There is a pandemic from no one, even young people, can truly feel safe. We don’t have vaccines and science will not help us too much. The virus I talk about is loneliness.

In times of social distancing the situation is even deteriorating, but we must all admit that the huge problem existed before Covid 19, too. According to different surveys about half of Americans say that they feel lonely, and 13% claim that there are zero people who know them well.

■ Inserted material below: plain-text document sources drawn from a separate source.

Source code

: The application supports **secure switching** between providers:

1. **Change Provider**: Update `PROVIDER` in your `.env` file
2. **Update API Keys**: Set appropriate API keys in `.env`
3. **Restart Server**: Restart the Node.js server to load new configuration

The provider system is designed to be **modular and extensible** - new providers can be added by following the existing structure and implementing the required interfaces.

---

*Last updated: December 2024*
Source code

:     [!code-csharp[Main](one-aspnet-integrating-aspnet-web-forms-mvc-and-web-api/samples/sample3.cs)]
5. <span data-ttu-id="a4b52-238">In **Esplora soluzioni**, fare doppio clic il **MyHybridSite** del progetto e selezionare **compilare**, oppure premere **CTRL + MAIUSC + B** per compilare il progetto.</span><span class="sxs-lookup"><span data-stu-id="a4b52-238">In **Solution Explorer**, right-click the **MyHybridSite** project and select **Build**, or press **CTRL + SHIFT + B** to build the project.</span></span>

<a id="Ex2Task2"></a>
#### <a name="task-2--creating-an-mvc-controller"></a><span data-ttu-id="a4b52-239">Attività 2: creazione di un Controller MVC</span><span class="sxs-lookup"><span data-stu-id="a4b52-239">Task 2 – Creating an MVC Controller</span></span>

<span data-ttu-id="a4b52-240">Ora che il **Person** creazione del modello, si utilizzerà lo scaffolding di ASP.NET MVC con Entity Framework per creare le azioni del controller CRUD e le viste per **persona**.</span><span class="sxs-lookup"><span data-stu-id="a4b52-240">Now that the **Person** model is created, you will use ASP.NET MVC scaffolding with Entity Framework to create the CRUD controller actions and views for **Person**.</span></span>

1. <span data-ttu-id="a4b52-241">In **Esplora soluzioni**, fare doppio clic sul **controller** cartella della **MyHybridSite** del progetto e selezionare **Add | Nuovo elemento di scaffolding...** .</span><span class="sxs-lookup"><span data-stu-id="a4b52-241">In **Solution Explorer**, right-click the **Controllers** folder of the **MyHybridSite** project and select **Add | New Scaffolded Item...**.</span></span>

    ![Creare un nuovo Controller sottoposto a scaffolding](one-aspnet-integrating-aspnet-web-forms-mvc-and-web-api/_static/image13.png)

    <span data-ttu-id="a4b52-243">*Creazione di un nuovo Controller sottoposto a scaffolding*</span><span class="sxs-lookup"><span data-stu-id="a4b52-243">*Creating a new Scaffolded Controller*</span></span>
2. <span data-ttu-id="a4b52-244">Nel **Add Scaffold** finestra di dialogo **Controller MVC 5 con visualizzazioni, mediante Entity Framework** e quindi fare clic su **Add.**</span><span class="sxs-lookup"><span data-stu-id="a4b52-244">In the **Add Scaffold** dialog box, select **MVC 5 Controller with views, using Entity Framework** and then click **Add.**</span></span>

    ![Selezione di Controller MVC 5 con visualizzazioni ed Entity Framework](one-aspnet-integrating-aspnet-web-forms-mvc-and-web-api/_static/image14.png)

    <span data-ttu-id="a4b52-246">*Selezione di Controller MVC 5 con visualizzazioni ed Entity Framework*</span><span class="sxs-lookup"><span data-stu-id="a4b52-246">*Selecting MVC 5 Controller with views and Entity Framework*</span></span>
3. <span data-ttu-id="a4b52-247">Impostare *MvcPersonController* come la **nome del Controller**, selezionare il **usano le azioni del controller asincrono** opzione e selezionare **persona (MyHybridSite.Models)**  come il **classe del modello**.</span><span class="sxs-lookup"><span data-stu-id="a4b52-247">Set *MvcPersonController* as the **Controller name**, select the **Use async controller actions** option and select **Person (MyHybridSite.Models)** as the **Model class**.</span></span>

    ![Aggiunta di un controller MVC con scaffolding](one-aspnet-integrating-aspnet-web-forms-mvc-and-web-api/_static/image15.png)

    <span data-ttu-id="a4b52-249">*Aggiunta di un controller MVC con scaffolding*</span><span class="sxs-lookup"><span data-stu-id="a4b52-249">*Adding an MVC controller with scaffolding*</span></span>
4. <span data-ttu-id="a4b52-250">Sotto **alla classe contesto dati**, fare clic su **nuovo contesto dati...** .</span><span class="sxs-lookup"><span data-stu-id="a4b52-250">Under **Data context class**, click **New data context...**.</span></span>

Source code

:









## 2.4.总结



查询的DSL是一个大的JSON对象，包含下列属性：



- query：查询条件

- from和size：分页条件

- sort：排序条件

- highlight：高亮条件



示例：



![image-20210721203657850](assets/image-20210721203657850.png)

In the U.K. people report being so lonely that a special Ministry of Loneliness needed to be founded to address their needs. “It (social isolation) is proven to be worse for health than smoking 15 cigarettes a day” told Mark Robinson, head of Age UK, Britain’s largest nonprofit working with older people in the interview for The Times. Indeed, according to physicians loneliness can have a very negative impact on our physical health, too and is associated with higher risk of, for example, heart disease, depression, diabetes, or cancer (research for AARP organization).

In Japan, loneliness is slowly becoming a sad norm. They even invented a special word – “kodokushi” – used to describe people dying alone and remaining undiscovered for long periods of time. The other one is “hikikomori” – defined by the Health, Labor and Welfare Ministry as someone who has remained isolated at home for at least six consecutive months without going to school or work, and rarely interacts with people from outside their own immediate family.

Social media do not necessarily curb isolation, even if their users become very popular. That might create an illusion and intensify the efforts to build the best self-image, not the best self-version. Naturally, not every sphere is supposed to be showed publicly, and I am not surprised that people usually post only beautiful pictures of them, their adventures, flats, and landscapes. However, we desperately need someone with whom it would be possible to share other sides too; although I go to the public well-dressed and prepared for my tasks, my friends know my face without make-up, my sometimes messy flat, and difficulties which we all encounter. The moments spent with these friends are the most precious ones; when instead of small talks, we can have real and meaningful conversations (of course, not forgetting about not-so-deep issues, too).

Here comes another difference – between having people to spend time with, and having real friends and relationships worth fighting for. It is usually simply more pleasurable to go to the restaurant, a party or for a trip with others than to go there alone, but that’s far from enough when it comes to our need to share a life with our loved ones (dear friends, members of the family). As a result, even those who seem to have a very intensive social life might experience serious loneliness.

Neither the best law, nor the special ministry can adequately address the problem. However, there is good news too: even small gestures have the power to make a huge difference.